Gegen drei Uhr morgens traf der Sheriff mit einem Krankenwagen, zwei Polizisten und dem Coroner ein.

Der Parasit verfolgte die Fragen und Antworten, die sich nun in rascher Folge abwechselten, und bemerkte, wie ernst die Menschen den Selbstmord eines ihrer Mitmenschen nahmen.

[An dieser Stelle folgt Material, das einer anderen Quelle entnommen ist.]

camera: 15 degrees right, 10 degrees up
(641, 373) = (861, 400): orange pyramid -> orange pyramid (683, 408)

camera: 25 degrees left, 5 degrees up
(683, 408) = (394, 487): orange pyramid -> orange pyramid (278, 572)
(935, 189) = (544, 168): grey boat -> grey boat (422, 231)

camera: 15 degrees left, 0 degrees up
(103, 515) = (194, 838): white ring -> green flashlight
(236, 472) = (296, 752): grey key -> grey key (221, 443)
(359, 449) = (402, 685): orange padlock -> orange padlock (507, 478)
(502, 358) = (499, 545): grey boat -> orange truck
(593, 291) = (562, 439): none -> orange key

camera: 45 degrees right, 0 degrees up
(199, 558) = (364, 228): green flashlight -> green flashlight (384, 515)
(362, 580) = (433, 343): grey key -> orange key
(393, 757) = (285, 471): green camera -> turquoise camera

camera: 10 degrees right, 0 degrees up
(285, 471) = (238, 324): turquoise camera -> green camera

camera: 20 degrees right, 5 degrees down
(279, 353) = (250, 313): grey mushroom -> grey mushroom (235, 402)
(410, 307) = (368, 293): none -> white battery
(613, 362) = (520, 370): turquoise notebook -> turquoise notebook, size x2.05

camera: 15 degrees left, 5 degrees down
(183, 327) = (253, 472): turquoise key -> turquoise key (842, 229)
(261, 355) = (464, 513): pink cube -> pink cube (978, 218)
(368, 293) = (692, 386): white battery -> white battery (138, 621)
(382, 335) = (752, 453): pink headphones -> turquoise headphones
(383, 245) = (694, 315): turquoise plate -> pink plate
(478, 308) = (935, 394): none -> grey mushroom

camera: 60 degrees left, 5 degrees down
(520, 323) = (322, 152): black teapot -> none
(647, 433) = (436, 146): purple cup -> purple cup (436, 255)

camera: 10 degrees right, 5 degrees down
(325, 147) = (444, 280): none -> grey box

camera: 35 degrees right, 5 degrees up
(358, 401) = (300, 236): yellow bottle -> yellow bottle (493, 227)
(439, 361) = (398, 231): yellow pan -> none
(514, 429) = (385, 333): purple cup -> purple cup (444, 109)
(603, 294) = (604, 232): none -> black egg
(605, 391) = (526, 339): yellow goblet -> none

Am nächsten Tag lernte er sogar noch mehr. Die Nachbarn kamen zu kurzen Beileidsbesuchen, wobei sie Mrs. Gross ihre Hilfe anboten. Auch Loursat kehrte noch einmal zurück und überbrachte die traurige Nachricht, daß seine Hündin die Katze zu Tode gebissen hatte, die irgendwie in den Stall geraten war. Dann kamen noch mehr Nachbarn.

Gegen Mittag vermißte Mrs. Gross die Fleischbrühe und die Soße. Der Parasit wußte, daß sie nach ihnen suchte, denn sie räumte den Kühlschrank völlig aus und schüttelte dabei immer wieder den Kopf.

Kurze Zeit später war der Sheriff zurückgekommen, aber diesmal brachte er einen Fremden mit. Er teilte Mrs. Gross mit, daß es nun doch zu einer Verhandlung vor einer Jury kommen werde, die aber angesichts des Abschiedsbriefes als bloße Formalität zu betrachten sei. Er schlug vor, die Verhandlung am Nachmittag des folgenden Tages abzuhalten, und versprach, daß er Mrs. Gross im Auto mitnehmen und wieder zurückbringen werde.

Dann stellte er ihr den Mann vor, der ihn begleitete, und erklärte, daß Mr. Staunton ein Wissenschaftler sei, der in der Nähe von Bartlesville Urlaub mache und sich für die merkwürdigen Begleiterscheinungen von Tommy Hoffmanns Selbstmord interessiere. Und nachdem nun noch ein Selbstmord vorgekommen sei, wäre er ihr sehr verbunden, wenn sie ihm einige Fragen beantworten wolle, die er an sie richten möchte.